* Exercise objective
Pictures aside, each entry has to be returned exactly as it stands.

Keypoint coordinate data:
/---
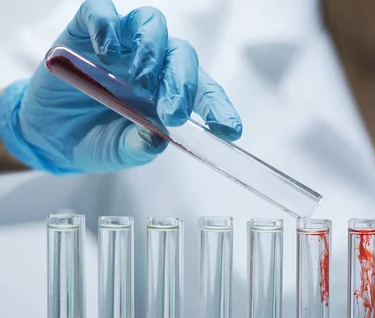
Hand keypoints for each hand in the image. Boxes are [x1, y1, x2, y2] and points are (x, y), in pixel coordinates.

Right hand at [0, 0, 241, 173]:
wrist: (50, 134)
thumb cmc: (95, 139)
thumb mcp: (120, 151)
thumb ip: (140, 145)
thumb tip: (157, 138)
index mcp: (170, 93)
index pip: (204, 91)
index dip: (218, 107)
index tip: (229, 130)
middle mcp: (152, 64)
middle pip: (181, 54)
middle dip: (182, 82)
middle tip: (172, 112)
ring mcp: (121, 45)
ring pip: (151, 23)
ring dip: (151, 51)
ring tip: (139, 83)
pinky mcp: (86, 32)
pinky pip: (101, 13)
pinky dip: (107, 27)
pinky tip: (105, 53)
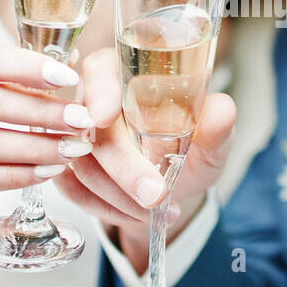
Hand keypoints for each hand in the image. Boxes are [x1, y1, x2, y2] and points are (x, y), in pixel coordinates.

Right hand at [52, 47, 235, 253]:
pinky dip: (107, 209)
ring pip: (81, 165)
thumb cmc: (192, 150)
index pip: (102, 71)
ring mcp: (72, 134)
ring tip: (161, 208)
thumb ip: (217, 126)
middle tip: (156, 196)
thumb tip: (222, 109)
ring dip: (120, 196)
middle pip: (92, 127)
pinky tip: (138, 215)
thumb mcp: (212, 140)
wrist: (176, 186)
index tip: (104, 117)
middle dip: (124, 168)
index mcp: (126, 71)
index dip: (100, 93)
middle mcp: (92, 97)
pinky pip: (73, 191)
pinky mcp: (63, 166)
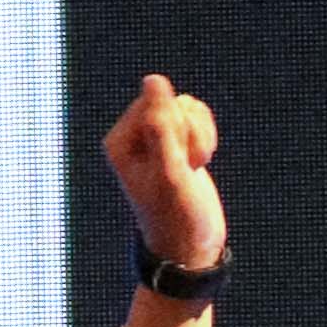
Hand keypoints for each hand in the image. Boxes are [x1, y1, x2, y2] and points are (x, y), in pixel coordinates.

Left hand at [103, 74, 224, 271]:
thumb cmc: (177, 216)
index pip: (155, 104)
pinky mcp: (175, 140)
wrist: (191, 246)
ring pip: (189, 108)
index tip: (176, 164)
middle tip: (187, 169)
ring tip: (192, 168)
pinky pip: (197, 116)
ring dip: (201, 138)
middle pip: (173, 103)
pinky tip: (198, 164)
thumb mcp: (171, 172)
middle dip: (190, 133)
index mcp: (120, 141)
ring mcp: (154, 137)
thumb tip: (153, 80)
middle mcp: (133, 135)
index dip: (176, 130)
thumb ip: (162, 127)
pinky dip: (206, 139)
\---
* Finished task
Hand keypoints for each hand in the image. Boxes are [x1, y1, x2, y2] and points are (x, y), in pixel coordinates.

Right hand at [0, 0, 241, 173]:
wrist: (50, 134)
thumb cmc: (95, 139)
thumb mcp: (120, 151)
thumb ip: (140, 145)
thumb tip: (157, 138)
index mcp: (170, 93)
index pip: (204, 91)
index dip: (218, 107)
index tip: (229, 130)
middle mcp: (152, 64)
middle pip: (181, 54)
middle dip: (182, 82)
middle tip: (172, 112)
ring mcp: (121, 45)
ring pip: (151, 23)
ring dip: (151, 51)
ring tip: (139, 83)
pinky mcp: (86, 32)
pinky pip: (101, 13)
pinky dip: (107, 27)
pinky tip: (105, 53)
Hand keypoints for each hand in the image. Boxes are [x1, y1, x2, y2] and points are (x, y), in pixel coordinates.

Right hand at [52, 47, 235, 253]:
pinky dip: (107, 209)
ring pip: (81, 165)
thumb cmc: (192, 150)
index pip: (102, 71)
ring mcp: (72, 134)
ring tip: (161, 208)
thumb ip: (217, 126)
middle tip: (156, 196)
thumb tip: (222, 109)
ring dip: (120, 196)
middle pip: (92, 127)
pinky tip: (138, 215)
thumb mcp: (212, 140)
wrist: (176, 186)
index tip: (104, 117)
middle dip: (124, 168)
index mcp: (126, 71)
index dip: (100, 93)
middle mcp: (92, 97)
pinky pip: (73, 191)
pinky mcp: (63, 166)
Hand keypoints for each hand in the image. Boxes are [x1, y1, x2, y2] and points are (x, y), in pixel coordinates.

Left hand at [103, 74, 224, 271]:
thumb cmc: (177, 216)
index pip: (155, 104)
pinky mcp: (175, 140)
wrist: (191, 246)
ring pip: (189, 108)
index tip: (176, 164)
middle tip: (187, 169)
ring tip: (192, 168)
pinky pip: (197, 116)
ring dip: (201, 138)
middle pip: (173, 103)
pinky tip: (198, 164)
thumb mcp: (171, 172)
middle dip: (190, 133)
index mcp: (120, 141)
ring mcp: (154, 137)
thumb tip: (153, 80)
middle mcp: (133, 135)
index dip: (176, 130)
thumb ip: (162, 127)
pinky dip: (206, 139)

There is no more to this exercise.